Thursday, November 6, 2014


A colleague asked me for advice recently. He had asked students to make videos for a project and those videos were now scattered among personal devices. "How can I have students turn these in to me efficiently?" This is a question many teachers have when trying to incorporate more technology-based projects. These were not high school students, so creating their own video-hosting sites wasn't really an option. My first thought was DROPitTOme.

I have used DROPitTOme for a couple of years now. To begin, you must have a Dropbox account. Even if you use something else for cloud storage, in my opinion, creating a Dropbox account just for this is worth it.
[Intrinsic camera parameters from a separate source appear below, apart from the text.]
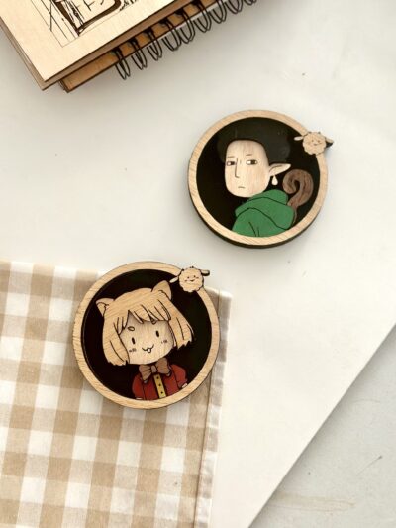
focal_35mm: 48
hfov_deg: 30.3
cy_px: 264
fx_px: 732
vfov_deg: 39.6
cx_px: 198
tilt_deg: -78.5
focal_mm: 6.86
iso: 400
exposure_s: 1/40
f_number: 1.78
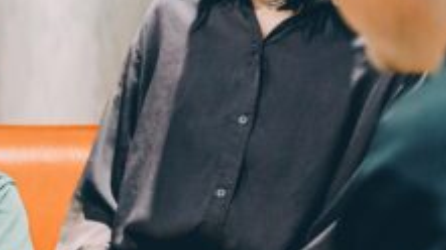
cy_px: 48
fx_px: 2151
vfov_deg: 6.6
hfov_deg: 11.2
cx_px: -315
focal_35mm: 182
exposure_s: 1/100
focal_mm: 50
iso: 250
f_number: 1.8
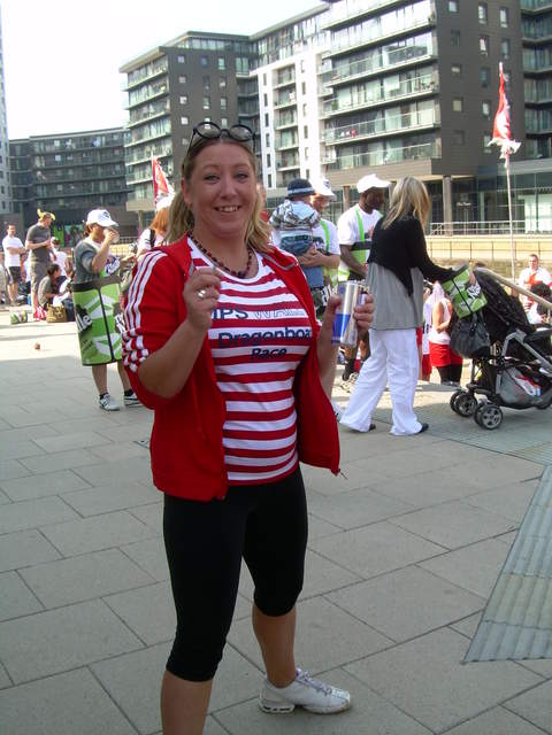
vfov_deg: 49.0
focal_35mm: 38
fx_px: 808
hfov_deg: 37.7
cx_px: 276
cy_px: 368
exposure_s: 1/136
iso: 50
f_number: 4.6
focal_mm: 6.3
Then register for DROPitTOme and link the accounts. DROPitTOme allows for uploads of up to 75 MB. Students simply go to a URL for your DROPitTOme account, type in a password that you've given them, and upload their assignments. (I have put this link on my teacher webpage for easy access.)
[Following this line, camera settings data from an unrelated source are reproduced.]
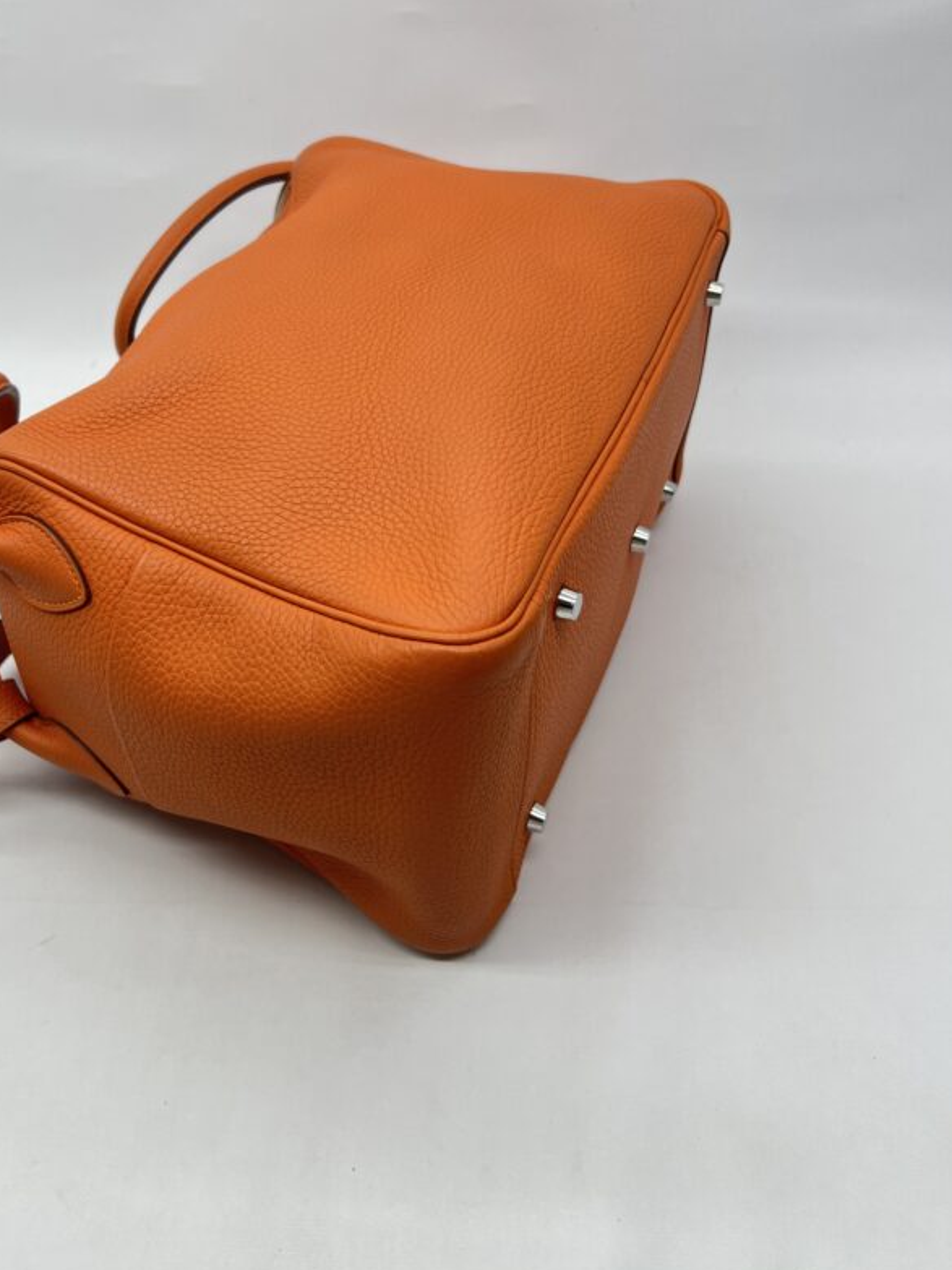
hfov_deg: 41.6
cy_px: 540
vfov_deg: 53.8
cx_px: 378
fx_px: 1247
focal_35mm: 34
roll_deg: +3.0
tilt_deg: -36.2
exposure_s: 1/119
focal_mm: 5.7
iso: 32
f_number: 1.5
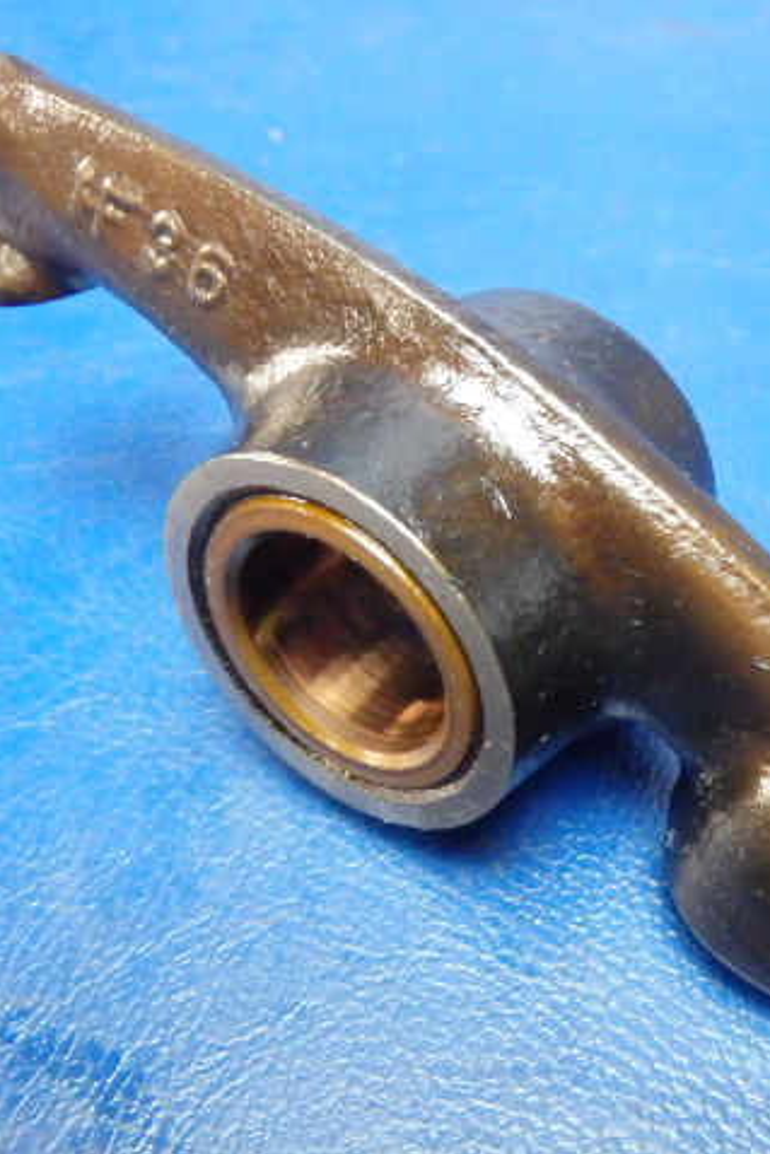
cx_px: 500
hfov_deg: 34.0
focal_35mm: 39
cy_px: 577
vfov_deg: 49.5
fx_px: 1250
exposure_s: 1/30
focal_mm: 5
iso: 1600
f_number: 3.9
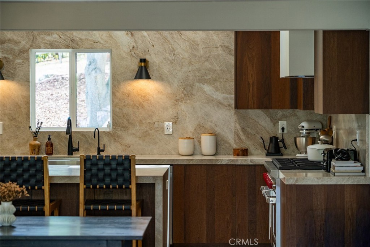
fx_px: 1079
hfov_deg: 19.5
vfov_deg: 13.0
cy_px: 124
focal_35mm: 105
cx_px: 185
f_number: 4
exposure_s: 1/320
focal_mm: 105
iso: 1000
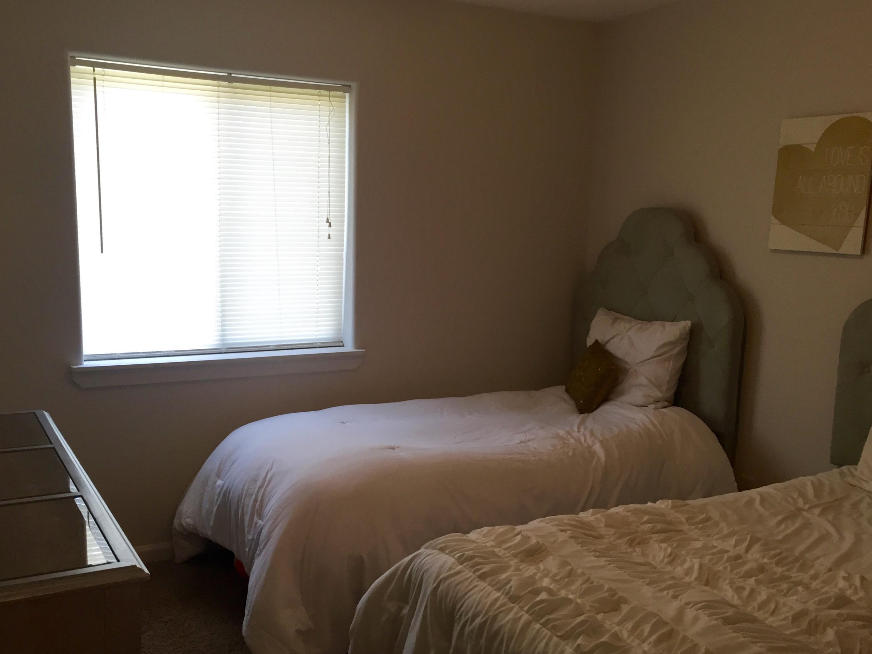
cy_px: 358
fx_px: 856
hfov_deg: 53.9
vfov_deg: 41.7
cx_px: 406
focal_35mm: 34
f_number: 2.2
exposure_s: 1/30
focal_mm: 4.15
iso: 32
Files are collected in a DROPitTOme folder in your Dropbox, so they are easy to find and grouped together. In my personal experience, DROPitTOme has also worked fine from phones and tablets.

Both Dropbox and DROPitTOme are excellent tools for productivity in the classroom!

Wednesday, November 5, 2014

Guest Blogger at Sophia!

I was thrilled to recently to be a guest blogger at Sophia. Sophia offers learning opportunities for students and teachers. They have several professional development units, such as their Flipped Classroom certification, that teach practical skills to teachers.

Sophia has a wealth of resources for teachers and is definitely worth your time to check out. My blog post entitled, QR Codes in the Foreign Language Classroom, can be found here.

Monday, November 3, 2014

Avatar Images

No, I am not talking about the movie...we can save that for a different day. You may have noticed that my profile photo has changed recently. I replaced my traditional photo with an avatar that I created using this Avatar Generator.

Avatars have several uses in the world of education. What student wouldn't want a self-created image of superstar quality for his or her profile photo? They are definitely an engagement tool. If your students are young or safety and security is a concern, avatars conceal one's real appearance. Sometimes we just don't want a real photo floating around in cyberspace and an Avatar is a great way to avoid that.

Even for me, a technology teacher with a fairly strong online presence, I don't necessarily want personal images popping up when someone searches for me.

Here is a great list of free student-appropriate avatar creators from @MrEDUHowto.

Blogging 102

Last year I wrote a post called Blogging 101, in which I recalled how I got started with blogging. I still struggle sometimes, coming up with ideas or just taking the time to translate my classroom experiences to my blog. Over all though, blogging has helped me with my teaching and is very reflective. I have even had peers, students (and occasionally me!) refer to my blog for tools or ideas.

Recently I had one of those "YES!" moments when I got something to work the way I wanted. I discovered AddToAny and its code for adding sharing buttons to any blog. I had struggled in the past with this feature and today I was able to get things the way I had always envisioned them! I know some of you experienced bloggers are chuckling right now.

I consider myself fairly techie but sometimes the nuts and bolts (like HTML code) get the best of me. I rely on help from others to do the best I can. This experience reminded me of how helpful educators are and, in my opinion, especially those who work in educational technology. My PLN is always ready to share ideas and offer aid. Thank you!